During the COVID-19 pandemic, dental visits to some Beaufort Delta communities stopped for close to two years. While dental travel was paused, Indigenous Services Canada expanded eligibility for medical travel for dental problems to include non-urgent dental needs like cleanings and cavity fillings, but it was a complicated and often slow process.
Dr. Chan Chin is a dentist with Western Arctic Dental Clinic in Inuvik, which usually provides dental services throughout the region. He said they started getting back to those communities in September of 2022, and have been overwhelmed by the need.
"We basically are just seeing all the emergencies, all the complicated restoration that hasn't been done for two years," he said.
"All the toothaches, all the teeth that need to be extracted have increased. Probably a lot of what we could have prevented, because of that stop of two years, became an emergency."
In 2021, Andrea Keogak noticed that her four-year-old daughter Hailey had two large cavities.
When she went to her local health centre in Sachs Harbour to ask for a referral to Inuvik to get them filled, she said the nurse originally refused, saying cavities weren't serious enough to qualify for medical travel.
Keogak says the nurse told her, "When she's having trouble eating, she can come back and see me."
Keogak said she had to send a letter to the Beaufort Delta Health Authority to get the referral for her daughter.
Reached for comment, David Maguire, spokesperson for the Northwest Territories Health and Social Services Authority, said he was unable to comment on the specific case. He said only that the authority "has worked with NIHB to provide communications to staff across the system to clarify the process for accessing dental care and services for those in remote communities that do not have a resident dentist."
Even after Keogak was able to get a referral for her daughter, the problems continued.

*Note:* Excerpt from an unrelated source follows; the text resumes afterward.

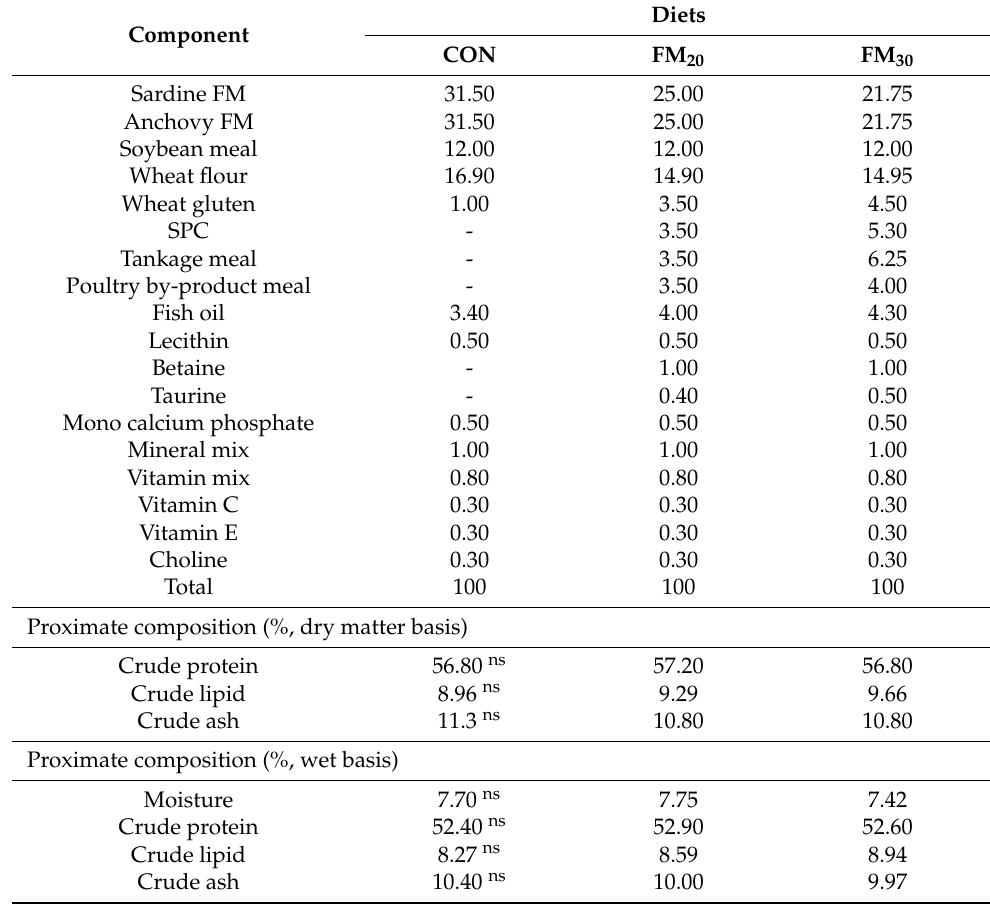
Table 1. Composition of the basal diet for the olive flounder Paralichthys olivaceus (%, dry matter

At first, she was told that the cavities could be filled in late 2021 when a specialist in general anesthesia would be in Inuvik.
When she didn't hear from the dental clinic, she followed up with the dentist in Inuvik only to find that they lost her daughter's referral to the specialist. So seven months after getting the initial referral, the pair went back to Inuvik to get temporary fillings and a new referral.
In the end, Hailey didn't get her teeth fixed permanently until January of 2023, a year and a half after she'd initially asked to see the dentist.